I dioscuri insistono sul “tecnico”: sempre che il Colle dica sì
Se il prescelto gialloverde non convincerà Mattarella, tornerà in gioco Di Maio: che forse un po’ ci spera pure
Questa mattina si rivedranno, a Roma. E sarà il punto finale prima della salita al Colle, con ogni probabilità domani. Quello per i dettagli, sarebbe da supporre: perché dalla pancia del Movimento continuano a giurarlo, Luigi Di Maio e Matteo Salvini sono già d’accordo sul nome del premier. Una figura terza, non eletta. “E se fosse stato uno dei due leader l’altro avrebbe avuto grandi problemi a reggerlo con la sua base”, come confermano anche due fonti di alto livello della Lega.
PERÒ NEL SABATO in cui Di Maio gira come una trottola per banchetti e comizi elettorali tra il Piemonte, l’Emilia Romagna e le Marche, mentre Salvini si manifesta tra i gazebo della sua Milano, i due capi diffondono verità che stridono tra loro. Perché il segretario del Carroccio suona e risuona la stessa nota: “Il premier sarà una figura che vada bene a entrambi con esperienza professionale incontestabile e che condivida e abbia contribuito alla stesura del programma” (caratteristica invocata anche dal costituzionalista Michele Ainis sul Fatto, ieri).
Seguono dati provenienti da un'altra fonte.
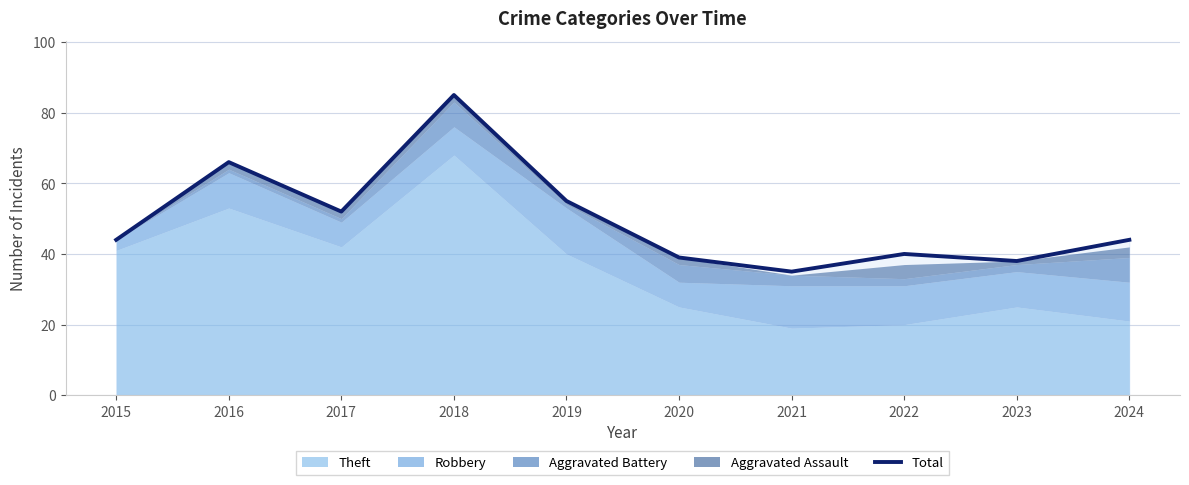

What is the change in value from 2015 to 2022?

-4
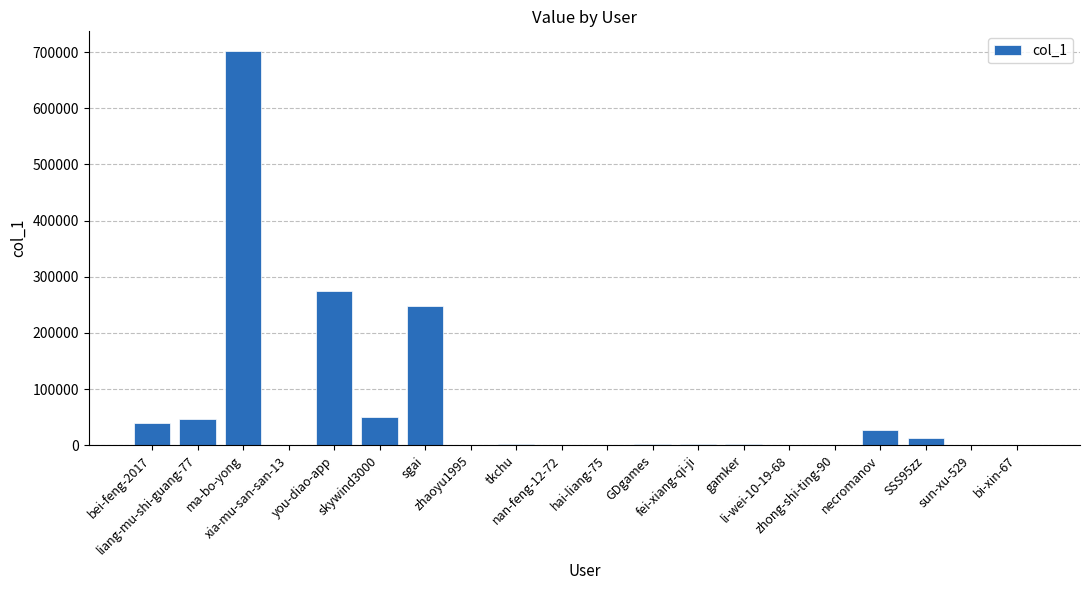

Which has a higher value, liang-mu-shi-guang-77 or nan-feng-12-72?

liang-mu-shi-guang-77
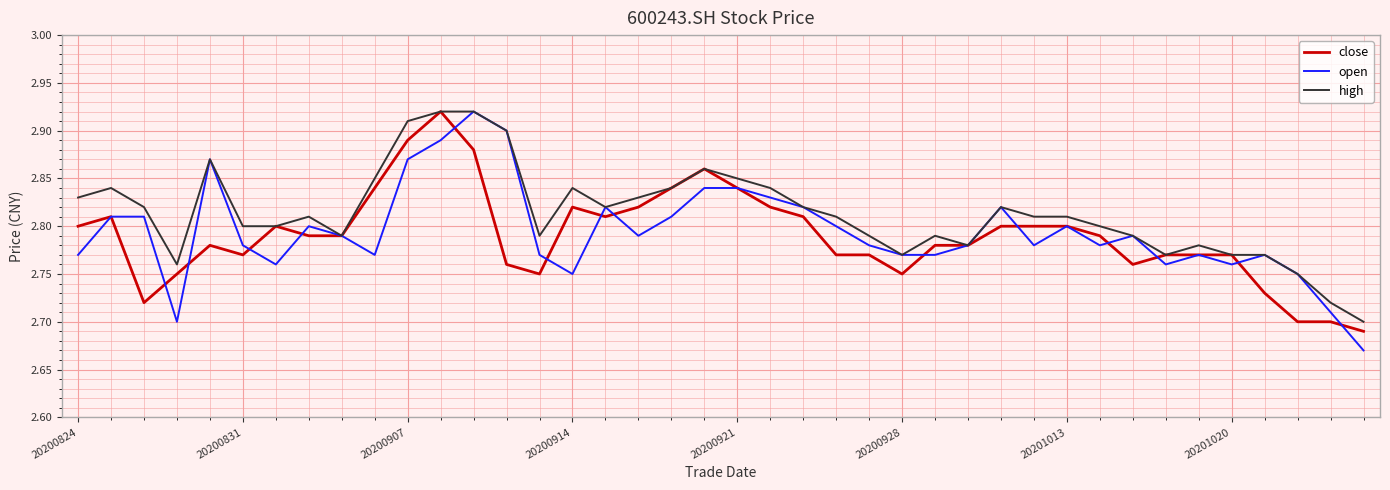

What is the difference between the maximum and second lowest values in the open series?

0.2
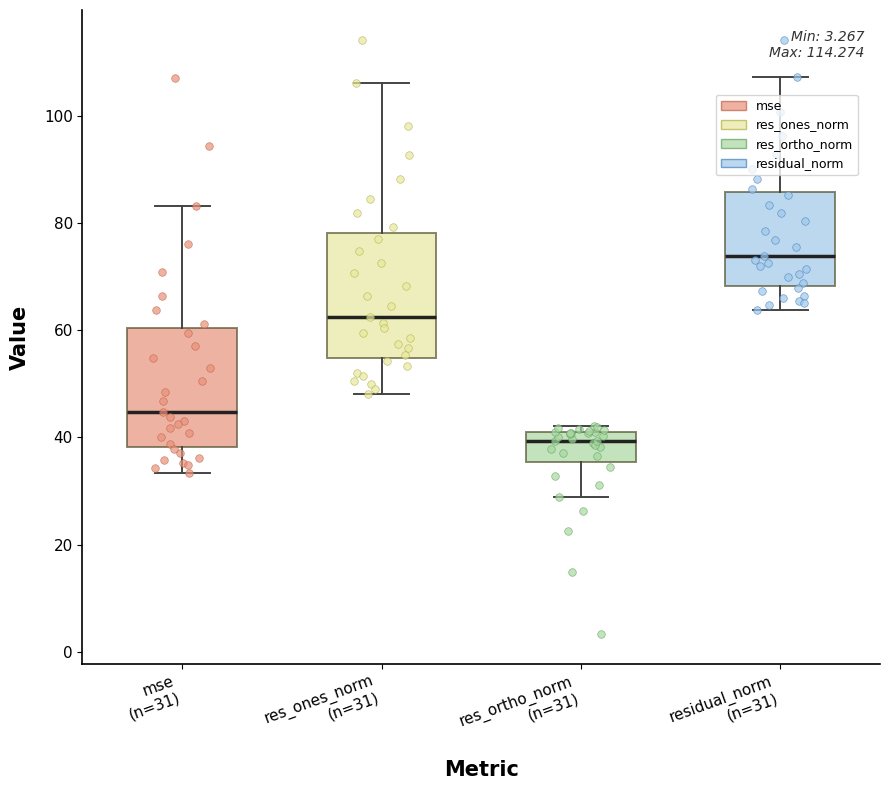

Which box's median line is the lowest?

res_ortho_norm (n=31)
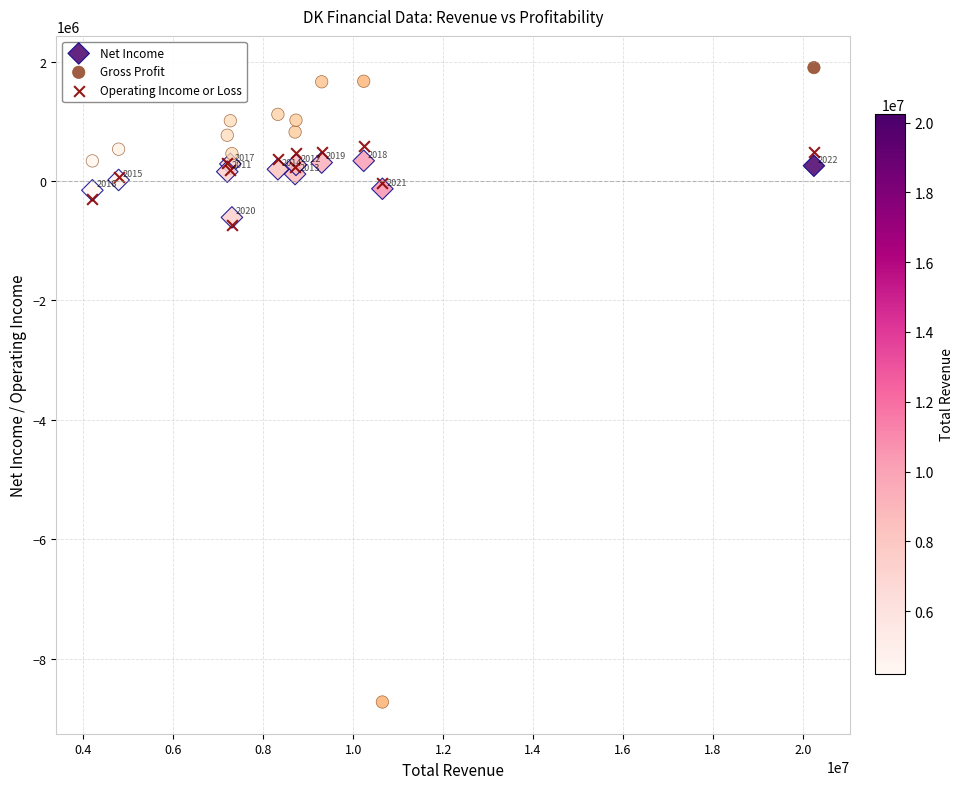

Which series has the widest spread of Y values?

Gross Profit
Ergo, “è chiaro che non saremo né io né Di Maio”.
Poi però c’è proprio lui, Di Maio, che prima (ri)parla di “un premier che sarà amico o amica del popolo”. E poi in serata rilancia: “Non so se sarò premier o nella squadra di governo”. Insomma, una bella differenza con le parole di Salvini. Con cui si punge a distanza sul reddito di cittadinanza: il leghista rivendica di aver fatto mettere nel contratto di governo un limite di due anni al totem del M5S, mentre per Di Maio “parlare di limite è un’interpretazione totalmente sbagliata”.
E allora è lecito chiedersi se sia solo una cortina fumogena per coprire il vero nome o se la quadra per Palazzo Chigi sia davvero ancora da perfezionare. Certo, è evidente come il profilo descritto da Salvini possa coincidere con quello di Giuseppe Conte, l’avvocato e docente universitario che Di Maio aveva voluto come ministro alla Pubblica amministrazione nella squadra presentata prima delle Politiche.
L’unico vero nome finora messo sul tavolo dal M5S, non presentato al Quirinale lunedì scorso (almeno ufficialmente) perché bocciato dalle perplessità di Salvini un paio di ore prima di salire al Colle. Di Maio non lo ha mai messo da parte definitivamente. Ma anche dentro il M5S sanno che potrebbe es- sere troppo leggero per il Quirinale. E in assoluto l’essere stato svelato giorni fa su tv e giornali non aiuta Conte. Quindi i sussurri che dal Movimento parlano di un’altra figura terza già trovata, di cui nessuno ha mai parlato, hanno senso. Però c’è sempre il Di Maio che non si decide al passo indietro pubblico. E che così alimenta un sospetto: ossia che speri in un assist magari indiretto di Sergio Mattarella, che potrebbe bocciare il tecnico e affidare comunque l’incarico al leader del Movimento con 11 milioni di voti, cioè a Di Maio. Congetture, forse.
DI SICURO PERÒ nel M5S sperano ancora che il capo ce la faccia all’ultimo miglio. E quella sua dichiarazione, “non so se andrò a Palazzo Chigi”, è stata accolta da molti parlamentari come un gol. Di Maio lo sa e nell’attesa si prende tutto il tempo che gli resta per chiudere la tela. Anche sui ministri, perché diverse caselle ballano ancora. A partire da quella per la Giustizia, per cui rimane comunque favorito il dimaiano doc Alfonso Bonafede. Mentre per le Infrastrutture salgono le quotazioni della grillina Laura Castelli e la Lega insi- ste per avere il ministero dello Sviluppo economico. “Ci stiamo sentendo al telefono con Salvini, oggi e domani saranno decisivi”, spiegava ieri il leader del M5S.
Agenda alla mano, nel pomeriggio Di Maio dovrebbe essere a Teramo e poi in serata a Silvi Marina, sempre in Abruzzo. Ed è un altro indizio del fatto che la quadra almeno sul premier potrebbe già esserci. Perché in caso di grave stallo difficilmente i due leader si sarebbero lasciati solo un margine di poche ore per vedersi, dopo due giorni di contatti solamente telefonici. Però l’identità del presidente del Consiglio rimane per ora un mistero, per nulla buffo. “Il nome lo diremo solo a Mattarella”, giurano Salvini e Di Maio. Comunque pokeristi, fino all’ultimo secondo.